Forced out of its basement location by the city authorities, the club hopes to reopen at a new venue, possibly in March. Its closure leaves a hole in the local club scene. There are only a few places that are open to innovative music and friendly to fans.

Boris Kovac, a composer, musician and multimedia artist, will perform this week with his latest ensemble La Campanella.

Kovac comes from Novi Sad, a multi-cultural city in the former Yugoslavia, now in Serbia. After 1991 he lived and worked mainly in Italy, Slovenia and Austria.
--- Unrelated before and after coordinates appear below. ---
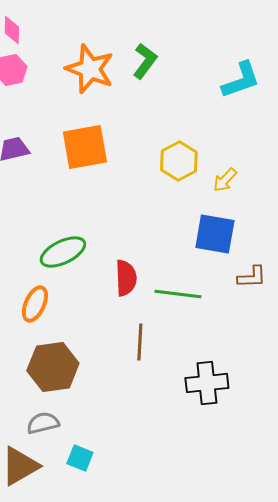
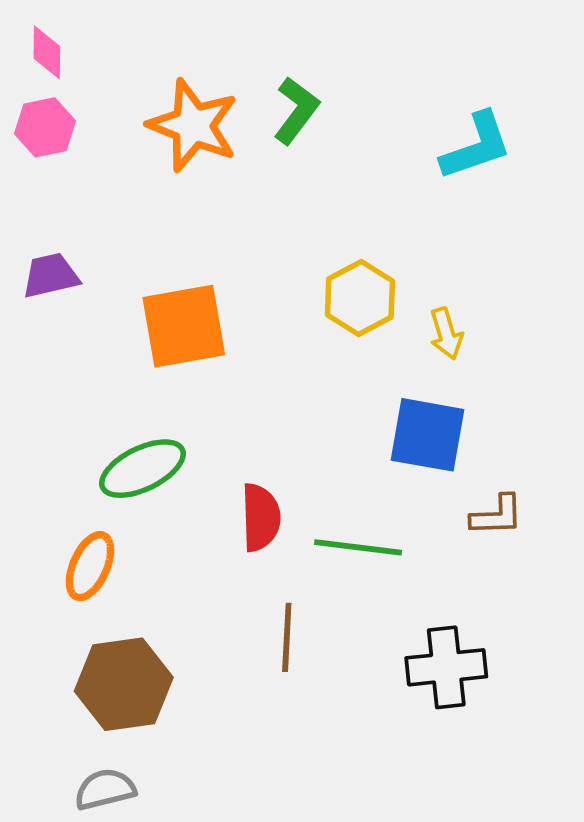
orange square: (85, 147) -> (184, 326), moved
yellow arrow: (225, 180) -> (446, 334), turned -60
black cross: (207, 383) -> (446, 667), moved

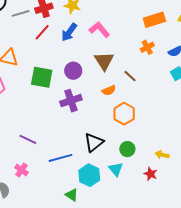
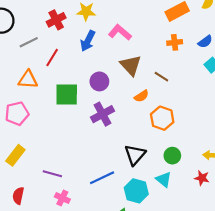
gray line: (20, 13) -> (29, 42), moved
red line: (42, 32) -> (52, 57), moved
orange cross: (147, 47) -> (175, 42), turned 32
purple line: (28, 139) -> (52, 174), moved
In 1996 he returned to Novi Sad.

“His composition, like a great release, possessed the spellbinding quality of great folk music: easy virtuosity, attention to the minutiae of expression, unembarrassing pathos... a deep base of audible, almost tactile emotion,” British musician Chris Cutler has written. “Kovac slips easily across that twilight zone where contemporary composition and folk music touch.”
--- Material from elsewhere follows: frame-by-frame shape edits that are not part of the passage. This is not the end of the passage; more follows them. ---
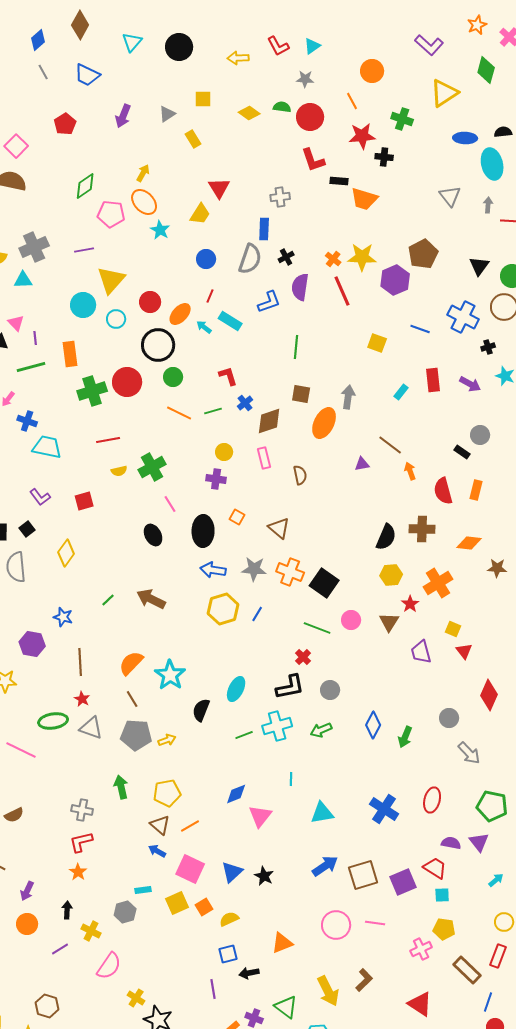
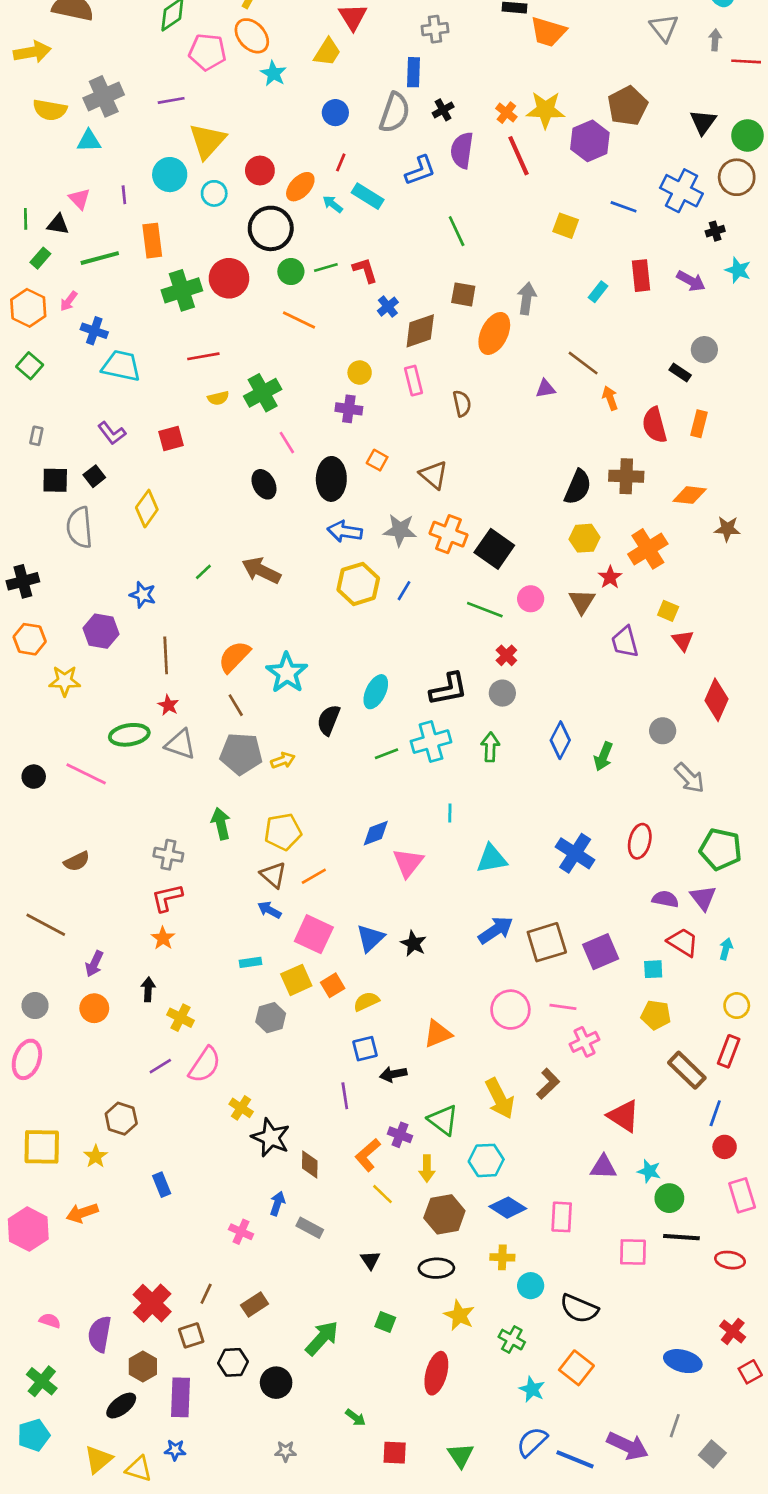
purple line: (35, 338) -> (124, 195), moved
green line: (296, 347) -> (457, 231), turned -30
green line: (213, 411) -> (326, 267), moved
red cross: (303, 657) -> (506, 655), moved
green arrow: (321, 730) -> (490, 747), turned 115
red trapezoid: (435, 868) -> (683, 942), moved
cyan arrow: (496, 880) -> (726, 949), turned -35
gray hexagon: (125, 912) -> (271, 1018), moved
purple line: (60, 949) -> (160, 1066), moved
pink cross: (421, 949) -> (585, 1042), moved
With Kovac on vocals, alto and soprano saxophones, La Companella includes Goran Penic on accordion, Vukasin Miskovic on classical guitar, Milos Matic on double bass and tamburitza, and Istvan Cik on drums.

During its visit to Russian, the band is scheduled to play five dates in Moscow and one in St. Petersburg. The concerts are likely to be based on Kovac and La Campanella’s first album “World after History,” released last May.

Kovac and La Campanella perform at Platforma on Wednesday.

A pair of concerts to look forward to have been announced. Jane Birkin and Arto Lindsay will perform in November.

The London-born, Paris-based singer and actress Birkin was part of “Swinging London” in the 1960s, famously appearing in Michelangelo Antonioni’s “Blowup,” then becoming notorious for being the wife of the late French singer Serge Gainsbourg. She made a sensation with the controversially sensuous “Je t’aime... moi non plus” in 1969. Birkin’s most recent album, “Rendez-vous,” was released in March 2004. It features collaborations with Bryan Ferry, Portishead’s Beth Gibbons and Placebo’s Brian Molko as well as Manu Chao and Caetano Veloso. Birkin performs at the Music Hall on Nov. 19.

Lindsay is a New York vocalist and guitarist who first found underground fame as the frontman of DNA and a pioneer of “no wave” in the late 1970s. DNA was featured on the Brian Eno-produced four-band compilation, “No New York,” which also included Lydia Lunch-fronted Teenage Jesus and the Jerks, James Chance and the Contortions and Mars.

Since then, Lindsay’s work has gone in several different directions including playing with punk-jazz band Lounge Lizards and producing Brazilian pop records.

Lindsay will perform on Nov. 27. No venue has yet been named.